There is no effective police force in Liberia at this time, and UNMIL peacekeepers likely will not be fully deployed for several more months. On December 7, 2003, the United Nations Mission in Liberia (UNMIL) began its disarmament program, through which armed combatants exchange their weapons for payment. The influx of personnel to that site resulted in increased incidents of armed robbery in the area of the weapons collection zone. Subsequent disarmament exchanges have gone more smoothly, but the potential for volatility remains.
The disarmament program is expected to continue for many months, at multiple sites throughout the country.
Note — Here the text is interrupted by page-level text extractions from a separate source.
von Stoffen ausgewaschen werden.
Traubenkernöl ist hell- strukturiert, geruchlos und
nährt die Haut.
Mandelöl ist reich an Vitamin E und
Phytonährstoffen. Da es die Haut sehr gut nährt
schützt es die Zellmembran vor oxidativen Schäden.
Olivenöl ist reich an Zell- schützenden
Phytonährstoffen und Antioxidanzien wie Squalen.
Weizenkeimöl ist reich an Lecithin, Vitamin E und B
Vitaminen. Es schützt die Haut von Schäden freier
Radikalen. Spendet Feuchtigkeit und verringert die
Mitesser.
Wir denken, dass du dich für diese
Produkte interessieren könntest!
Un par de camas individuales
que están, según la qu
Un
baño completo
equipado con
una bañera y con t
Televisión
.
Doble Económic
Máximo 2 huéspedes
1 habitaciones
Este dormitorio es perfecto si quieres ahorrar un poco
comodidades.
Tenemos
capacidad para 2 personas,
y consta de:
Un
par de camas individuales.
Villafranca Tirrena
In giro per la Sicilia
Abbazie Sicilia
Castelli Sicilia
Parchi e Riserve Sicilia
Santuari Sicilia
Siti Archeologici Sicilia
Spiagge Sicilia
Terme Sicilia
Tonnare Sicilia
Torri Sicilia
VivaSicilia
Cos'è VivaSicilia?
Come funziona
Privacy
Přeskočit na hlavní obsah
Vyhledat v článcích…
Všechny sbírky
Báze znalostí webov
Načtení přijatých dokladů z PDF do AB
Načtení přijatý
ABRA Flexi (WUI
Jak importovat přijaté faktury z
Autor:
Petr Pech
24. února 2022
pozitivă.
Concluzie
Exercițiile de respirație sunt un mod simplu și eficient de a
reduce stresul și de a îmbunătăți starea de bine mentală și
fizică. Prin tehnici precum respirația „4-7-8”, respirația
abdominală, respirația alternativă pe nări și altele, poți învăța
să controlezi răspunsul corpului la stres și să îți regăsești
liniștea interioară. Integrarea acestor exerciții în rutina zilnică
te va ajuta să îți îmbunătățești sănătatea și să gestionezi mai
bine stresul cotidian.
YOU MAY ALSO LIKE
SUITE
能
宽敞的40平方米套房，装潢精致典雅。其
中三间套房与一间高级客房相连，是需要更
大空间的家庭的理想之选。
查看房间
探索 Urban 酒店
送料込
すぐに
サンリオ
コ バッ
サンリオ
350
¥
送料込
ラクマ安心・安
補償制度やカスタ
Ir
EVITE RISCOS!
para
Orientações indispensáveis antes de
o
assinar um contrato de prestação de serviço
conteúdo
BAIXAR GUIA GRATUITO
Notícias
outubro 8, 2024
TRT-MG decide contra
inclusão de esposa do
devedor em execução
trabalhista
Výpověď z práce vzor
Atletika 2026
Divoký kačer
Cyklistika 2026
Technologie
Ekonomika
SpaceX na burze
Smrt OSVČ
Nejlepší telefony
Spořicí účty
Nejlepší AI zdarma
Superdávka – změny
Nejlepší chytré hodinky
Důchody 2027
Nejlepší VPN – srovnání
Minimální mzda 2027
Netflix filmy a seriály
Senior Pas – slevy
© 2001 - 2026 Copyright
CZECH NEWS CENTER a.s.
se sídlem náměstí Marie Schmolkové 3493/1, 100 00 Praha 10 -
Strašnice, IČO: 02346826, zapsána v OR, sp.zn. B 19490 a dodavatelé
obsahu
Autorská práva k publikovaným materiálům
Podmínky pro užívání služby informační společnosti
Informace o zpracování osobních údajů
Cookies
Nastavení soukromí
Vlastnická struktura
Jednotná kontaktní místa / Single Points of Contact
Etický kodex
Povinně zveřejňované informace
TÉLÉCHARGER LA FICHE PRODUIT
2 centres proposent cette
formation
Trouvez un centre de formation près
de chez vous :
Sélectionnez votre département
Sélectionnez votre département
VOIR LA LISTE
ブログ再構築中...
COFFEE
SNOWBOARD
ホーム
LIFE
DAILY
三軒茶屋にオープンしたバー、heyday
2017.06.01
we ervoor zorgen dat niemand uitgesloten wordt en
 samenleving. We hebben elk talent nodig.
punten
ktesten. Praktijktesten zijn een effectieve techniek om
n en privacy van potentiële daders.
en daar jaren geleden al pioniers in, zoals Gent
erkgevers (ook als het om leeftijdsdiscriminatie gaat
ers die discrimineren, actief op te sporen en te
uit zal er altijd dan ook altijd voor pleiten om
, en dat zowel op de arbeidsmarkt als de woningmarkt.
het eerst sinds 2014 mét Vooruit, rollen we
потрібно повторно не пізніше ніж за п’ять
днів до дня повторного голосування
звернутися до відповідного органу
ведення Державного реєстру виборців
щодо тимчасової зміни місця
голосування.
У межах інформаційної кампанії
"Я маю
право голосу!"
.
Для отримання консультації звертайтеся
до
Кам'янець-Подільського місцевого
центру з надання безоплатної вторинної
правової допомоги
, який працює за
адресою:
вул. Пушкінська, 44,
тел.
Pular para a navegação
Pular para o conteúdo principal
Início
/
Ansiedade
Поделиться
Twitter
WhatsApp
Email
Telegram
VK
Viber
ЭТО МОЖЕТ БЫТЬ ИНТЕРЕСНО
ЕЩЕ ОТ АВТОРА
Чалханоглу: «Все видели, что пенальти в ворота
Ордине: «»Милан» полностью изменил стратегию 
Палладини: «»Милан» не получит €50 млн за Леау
For the immediate future, more occurrences of localized violence are possible, particularly in and around disarmament sites.
Although the Department of State lifted the Ordered Departure status for non-emergency employees of the U.S. Embassy in Monrovia in September 2003, the Department of State continues to urge U.S. citizens to defer non-essential travel to Liberia. The US Embassy has imposed restrictions on travel outside Monrovia by personnel due to security concerns. Private Americans who remain in or travel to Liberia despite this Warning should avoid travel into the interior of the country. The situation in Monrovia and other areas outside the zones of conflict remains unpredictable, and resident Americans are urged to exercise caution in their activities. Airlines continue limited flights into and out of Monrovia, although this may change periodically.
The frequency of armed clashes between factions has dropped steeply since the end of the 2003 conflict. Sustained fighting has not occurred for some time. However, despite successful peace talks and deployment of ECOMIL forces earlier in 2003 and UNMIL forces in October, low-intensity fighting between various armed factions could flare up in the countryside unpredictably. Due to the fighting, principal roads to Sierra Leone and Guinea, and from Monrovia to western Liberia, are sometimes closed. Travel over many roads has become prohibitively dangerous. There is also a growing threat of violent crime in Monrovia and elsewhere.
The security situation in general, both government and rebel roadblocks, and the lack of reliable communications systems in Liberia limit the Embassy's ability to provide assistance to U.S. citizens outside the Monrovia area.
U.S. citizens in Liberia should be aware of their surroundings at all times and use caution in traveling. Travel anywhere after dark is strongly discouraged. Owing to the potential for violence, U.S. citizens should avoid crowds, political rallies, street demonstrations, and any gathering of security forces. Americans should report any threats or suspicious activity to the Embassy in Monrovia and monitor the local media for developments that may affect their safety and security.